==== Text segment

Carter Nash, Harrisburg MM, Caln Quarter, (PA): “I was pleased to agree to serve because it is important that we work together to find an honest, truthful way of understanding how to be loving, welcoming, caring to all who are among us and will come among us be it for an hour, a day, a month or a lifetime.”

 

 

 


 

Arla Patch, Doylestown MM, Bucks Quarter (PA): “My interest in justice was a seed planted in Doylestown Friends Meeting in First Day School by Larry Miller when I was a teen. Recently I was honored to work on the first Truth and Reconciliation Commission in Maine on what happened to Native children in the child welfare system. Working with Quaker colleagues on Multicultural issues is an exciting prospect to me.

 

 

 


 tonya thames taylor, Clerk, Fallowfield MM, Western Quarter (PA):  In the liner notes of “Love Supreme,” musician and messenger John Coltrane writes, “May we never forget that in the sunshine of our lives, through the storm and after the rain – it is all with God – in all ways and forever.” Meditation, self-reflection, acceptance, and service to others are four actions gleaned, thus far, in my celestial journey.  PYM is exploring how it can better love, serve, and emit goodness and that journey reminds me of a scripture, Matthew 7:7, that has sustained me since my youth “Ask, and it shall be given you; seek, and ye shall find; knock, and it shall be opened unto you.” 


Deb Will, Providence MM,  Chester Quarter (PA): “I have agreed to serve on this committee because it brings together two passions of mine, diversity, and inclusion, and Quakerism.  I recognize that Friends have not fully lived up to our testimony of equality because our institutions, and the individuals within them, are part of a society where racism and other isms run rampant.  I want to help Friends and PYM in particular, to recognize ways that we can become a more inclusive and welcoming community.”

 


Wanda Wyffels, Abingdon MM, Abington Quarter (PA): “From childhood I’ve believed we are all one and have tried to live out the testimony of equality by not being a respecter of persons.  My spirit leaped for joy when I first heard of the possibility of a multicultural audit of PYM.  While I have long felt the oneness of all in my spirit, I know that working that out in the world around me is not that simple, even among those with good intentions.  I trust performing the audit on PYM will be enlightening and bring us closer to the beloved community we seek together in Spirit.  I come to my service to this end both humbly and hopefully.”

 


The Multicultural Audit Steering Committee (MASC)

Over the next several months, The People’s Committee, your MASC,  committee will keep our ongoings posted via this page.

A Little History: Our First Meeting

Sunday, Dec 10, 2017:

Peace and Progress! The Clerk’s Reflection of the First Gathering of the Multicultural Audit Steering Committee, where 19 Friends met, held on Saturday, Dec. 9th at Arch Street Meeting affirmed the purpose of, encouraged each other, and participated engagingly and delivered their best fruits. – tonya thames taylor

Our First Meeting

Our first meeting was held on a cold, crop Saturday, December 9, 2017 at Arch Street Meeting House in Philadelphia. A snowstorm was predicted, but held off until after we meet.

========

* Task instructions:
1. In the committee page, how many Friends met at the first gathering of the Multicultural Audit Steering Committee?
2. Repeat the passage of the committee page between "The Multicultural Audit Steering Committee (MASC)" and "after we meet.", inclusive.

==== Data extracts

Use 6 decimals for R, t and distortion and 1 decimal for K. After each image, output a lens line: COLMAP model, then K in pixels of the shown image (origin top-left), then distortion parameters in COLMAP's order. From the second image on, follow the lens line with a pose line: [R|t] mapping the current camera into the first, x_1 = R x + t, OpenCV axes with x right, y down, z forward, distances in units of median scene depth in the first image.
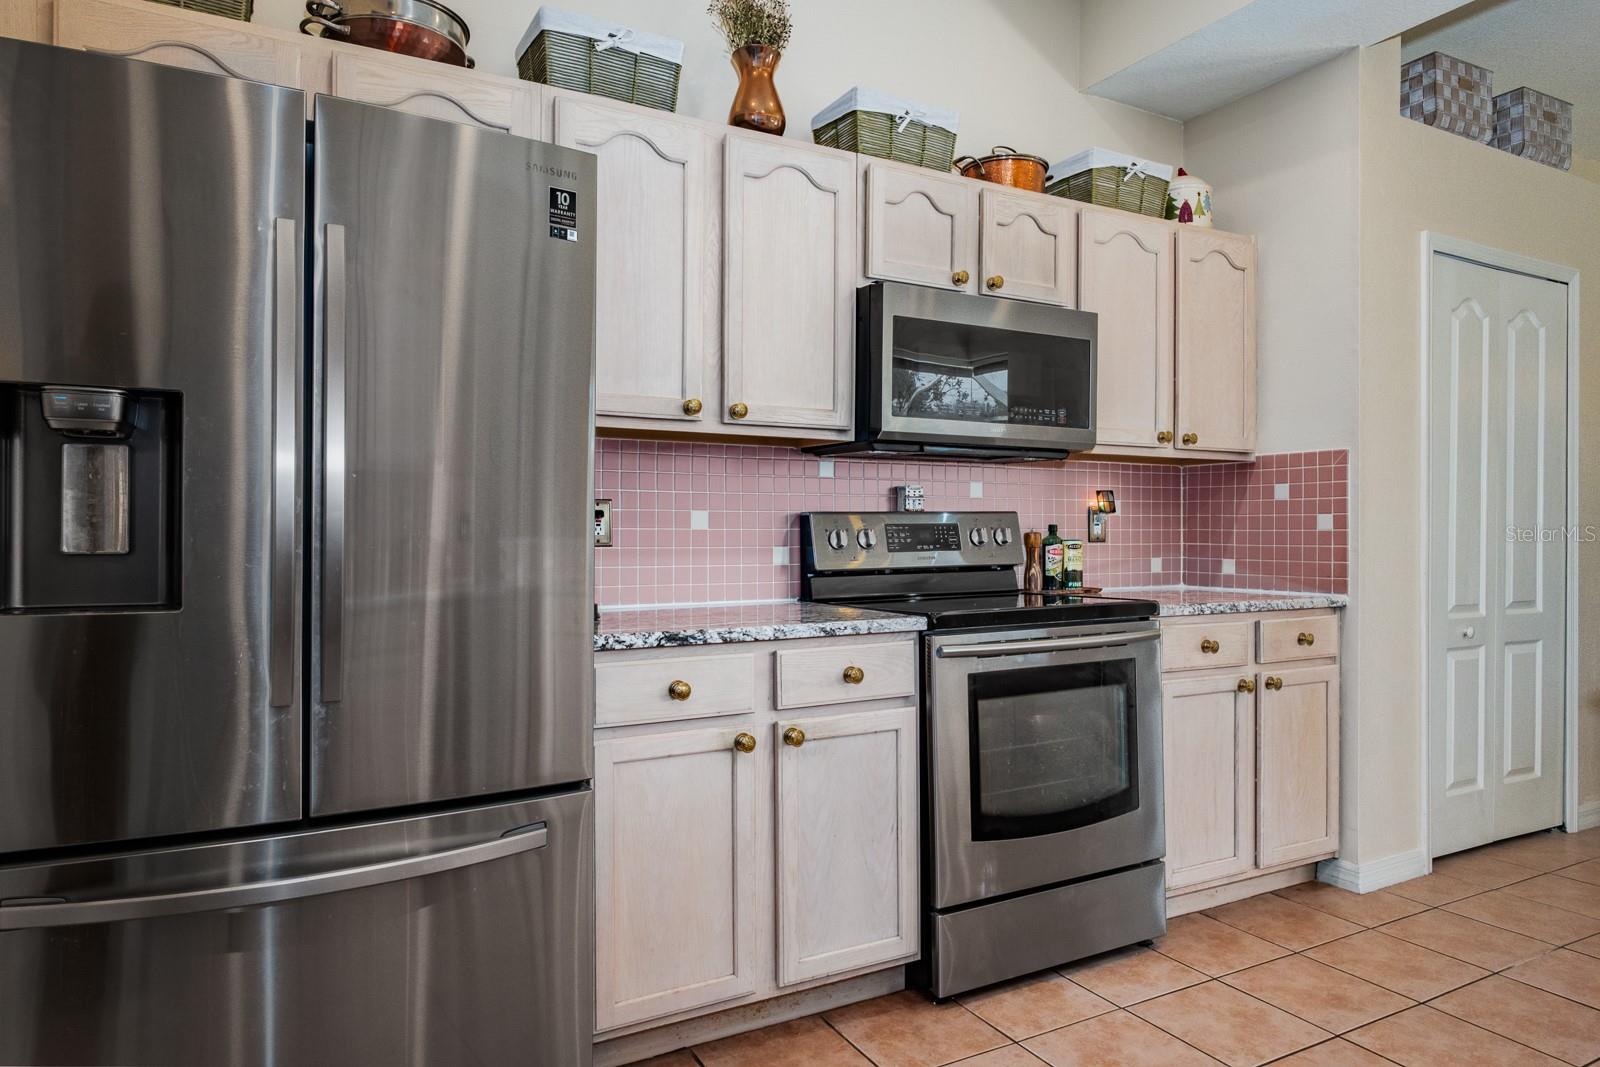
lens RADIAL K [[994.4, 0, 800.9], [0, 994.4, 527.7], [0, 0, 1]] dist [-0.013554, 0.005566]
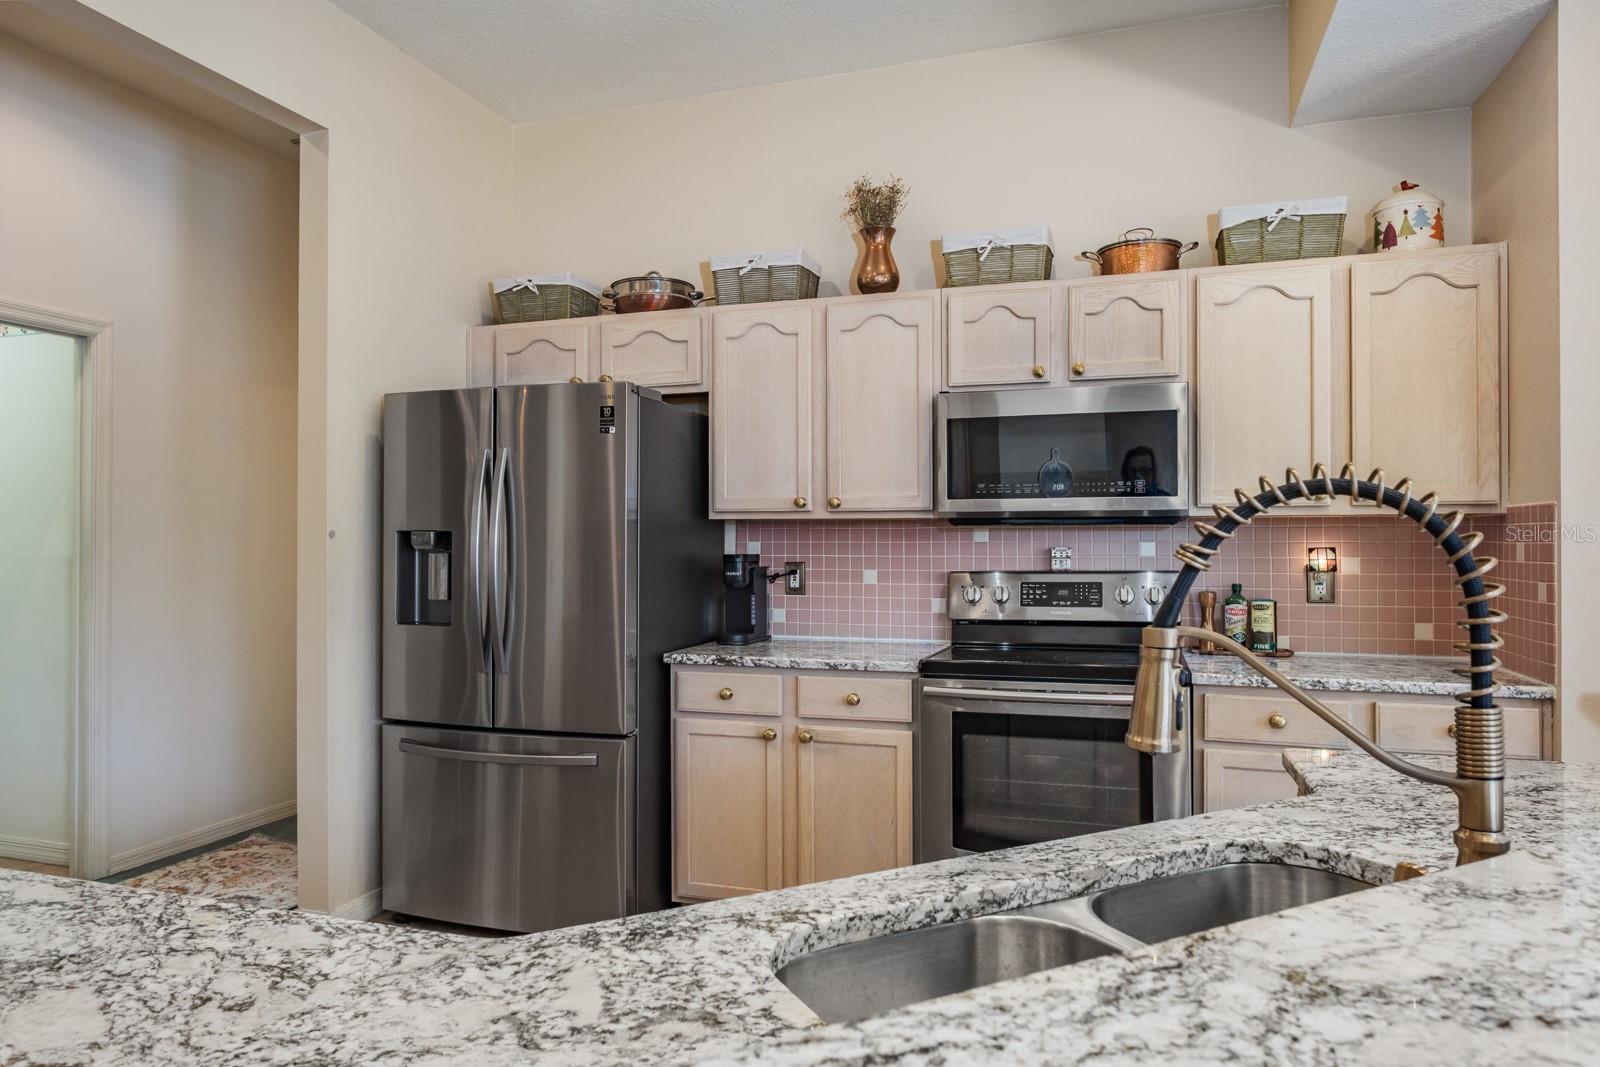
lens RADIAL K [[994.4, 0, 791.1], [0, 994.4, 527.2], [0, 0, 1]] dist [-0.013554, 0.005566]
pose [[0.678619, -0.010227, -0.734419, 0.824987], [0.003612, 0.999937, -0.010586, -0.061661], [0.734482, 0.004531, 0.678613, 0.010063]]
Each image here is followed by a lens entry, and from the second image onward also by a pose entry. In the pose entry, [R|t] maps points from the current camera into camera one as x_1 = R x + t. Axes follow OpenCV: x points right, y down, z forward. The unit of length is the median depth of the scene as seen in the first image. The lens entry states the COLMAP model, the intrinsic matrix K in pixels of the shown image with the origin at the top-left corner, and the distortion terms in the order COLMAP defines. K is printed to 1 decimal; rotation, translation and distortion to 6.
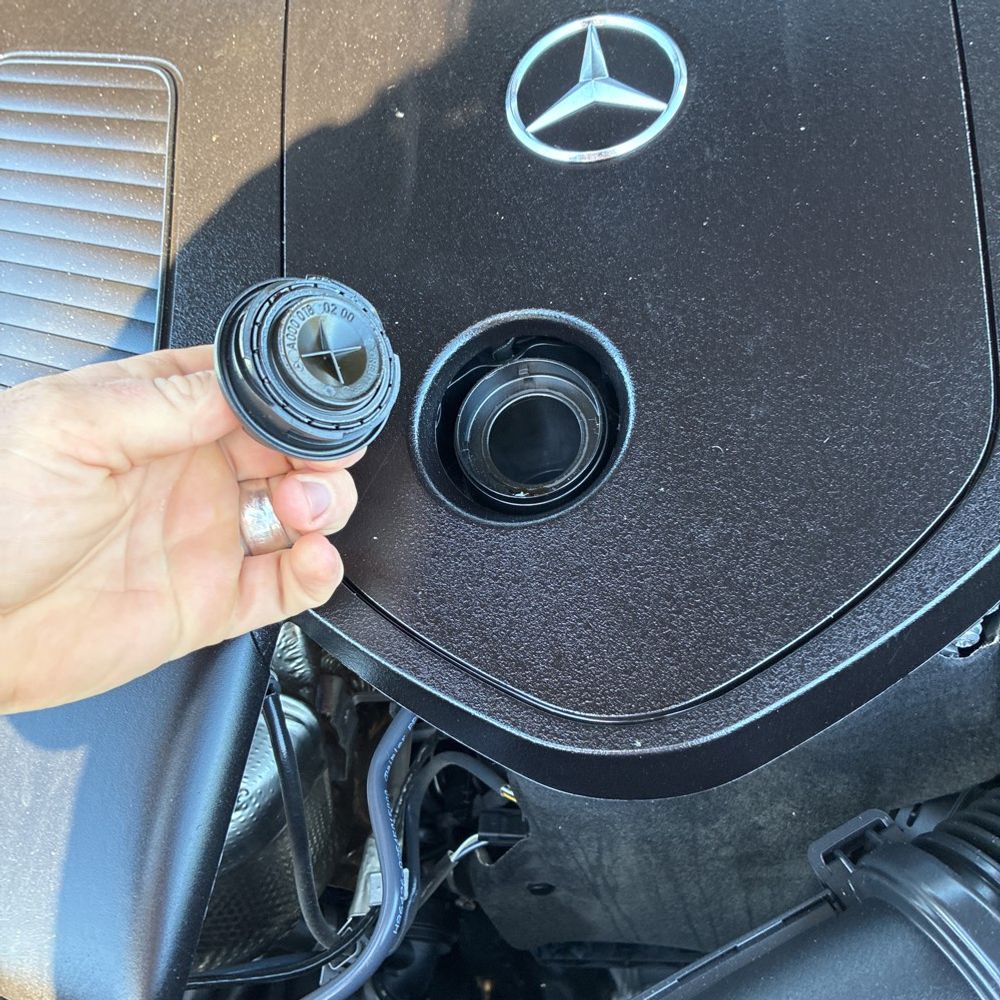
lens RADIAL K [[1021.4, 0, 495.9], [0, 1021.4, 502.5], [0, 0, 1]] dist [0.028244, 0.000000]
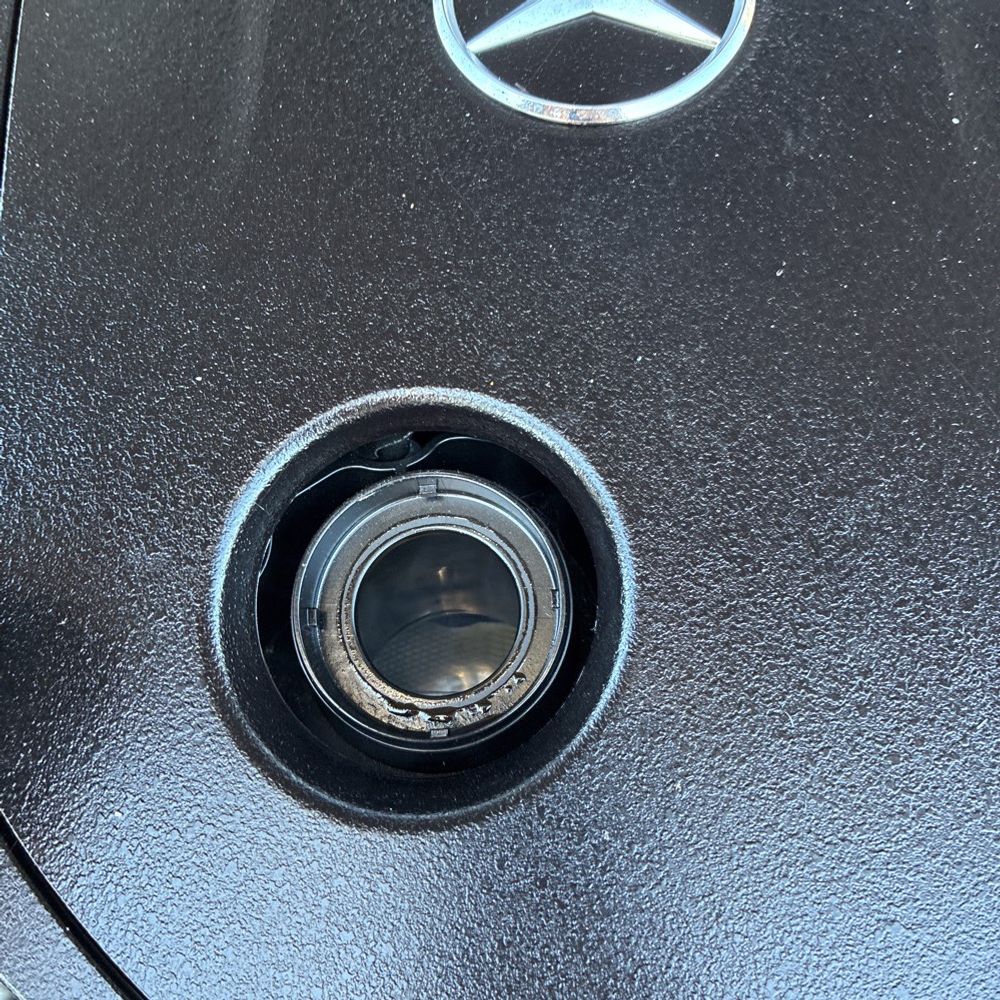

========

* Solutions to the tasks:
1. 19

2.
The Multicultural Audit Steering Committee (MASC)

Over the next several months, The People’s Committee, your MASC,  committee will keep our ongoings posted via this page.

A Little History: Our First Meeting

Sunday, Dec 10, 2017:

Peace and Progress! The Clerk’s Reflection of the First Gathering of the Multicultural Audit Steering Committee, where 19 Friends met, held on Saturday, Dec. 9th at Arch Street Meeting affirmed the purpose of, encouraged each other, and participated engagingly and delivered their best fruits. – tonya thames taylor

Our First Meeting

Our first meeting was held on a cold, crop Saturday, December 9, 2017 at Arch Street Meeting House in Philadelphia. A snowstorm was predicted, but held off until after we meet.